Plains Road residents in New Paltz try, fail to negotiate access terms

(Photo by Lauren Thomas)

(Photo by Lauren Thomas)

If you live on Plains Road in New Paltz and received a letter asking you for access to your home for the design and construction of water district 5, sending it back signed but otherwise unaltered was the only acceptable response. The letter, from engineer David Clouser, was sent seeking permission to enter homes — at times that would be arranged with the homeowners — to determine exactly how to hook each house up to the new water main, as well as for the actual work. Not sending it back was to be deemed an indication that the homeowner is not interested in participating in the water district, which is now the subject of a lawsuit by some of those residents. What some of those on Plains Road opted to do is cross out the part about the construction phase, indicating that they wish to grant access for design and be asked again if and when the construction is to happen.

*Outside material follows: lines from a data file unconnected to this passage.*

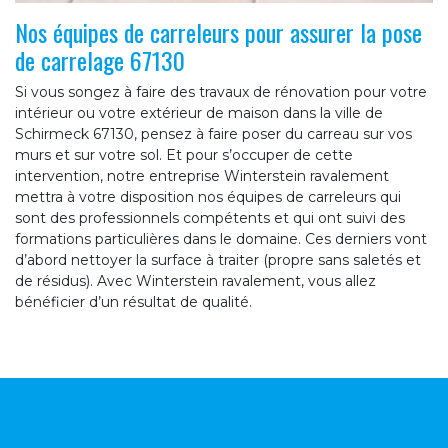
Nos équipes de carreleurs pour assurer la pose
de carrelage 67130
Si vous songez à faire des travaux de rénovation pour votre
intérieur ou votre extérieur de maison dans la ville de
Schirmeck 67130, pensez à faire poser du carreau sur vos
murs et sur votre sol. Et pour s’occuper de cette
intervention, notre entreprise Winterstein ravalement
mettra à votre disposition nos équipes de carreleurs qui
sont des professionnels compétents et qui ont suivi des
formations particulières dans le domaine. Ces derniers vont
d’abord nettoyer la surface à traiter (propre sans saletés et
de résidus). Avec Winterstein ravalement, vous allez
bénéficier d’un résultat de qualité.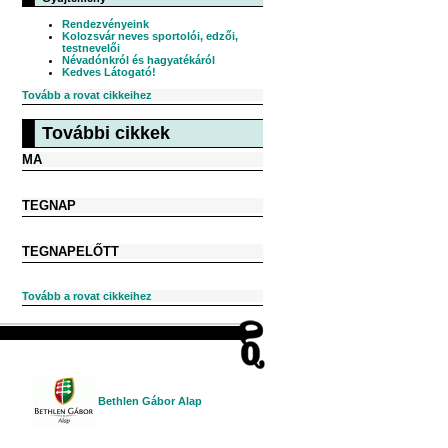
Rendezvényeink
Kolozsvár neves sportolói, edzői,
testnevelői
Névadónkról és hagyatékáról
Kedves Látogató!
Tovább a rovat cikkeihez
További cikkek
MA
TEGNAP
TEGNAPELŐTT
Tovább a rovat cikkeihez
Bethlen Gábor Alap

That won’t fly, and during a special New Paltz Town Board meeting last Thursday, July 14 they were advised by Town Supervisor Neil Bettez, who said that town officials hadn’t considered a third response option. Efforts will be made to reach out to those who sent in a modified letter, as well as the small number who haven’t responded at all.

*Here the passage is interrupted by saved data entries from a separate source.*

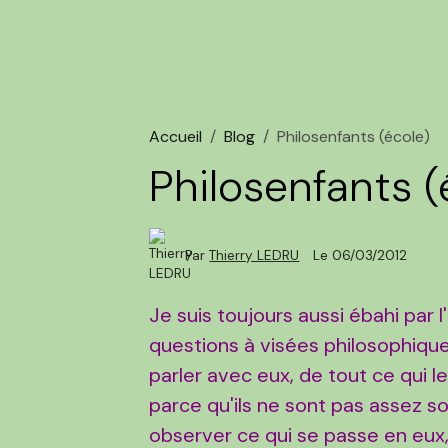
Accueil
Blog
Philosenfants (école)
Philosenfants (
Par
Thierry LEDRU
Le 06/03/2012
Je suis toujours aussi ébahi par 
questions à visées philosophique
parler avec eux, de tout ce qui l
parce qu'ils ne sont pas assez so
observer ce qui se passe en eux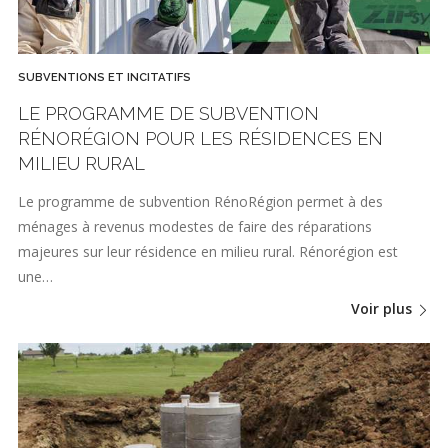
SUBVENTIONS ET INCITATIFS
LE PROGRAMME DE SUBVENTION
RÉNORÉGION POUR LES RÉSIDENCES EN
MILIEU RURAL
Le programme de subvention RénoRégion permet à des
ménages à revenus modestes de faire des réparations
majeures sur leur résidence en milieu rural. Rénorégion est
une…
Voir plus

Beekeeper Chris Harp is also trying to negotiate, although he did so during public comment. Harp, who is opposed to the water district, nevertheless wants to reduce its impacts on his business should it be constructed. His concern is that the water main should run as close to the middle of the street as possible, to minimize damage to the black locust trees lining both sides. Those trees are critical to the health of his bees and his business.


Board members also approved measures to borrow over $4,000,000 in connection with the project; $1.8 million will be the buy the land at 101 Plains Road from David Roehrs, and $2.375 million for design and construction. These are funds which are expected to be reimbursed from the coffers of New York City.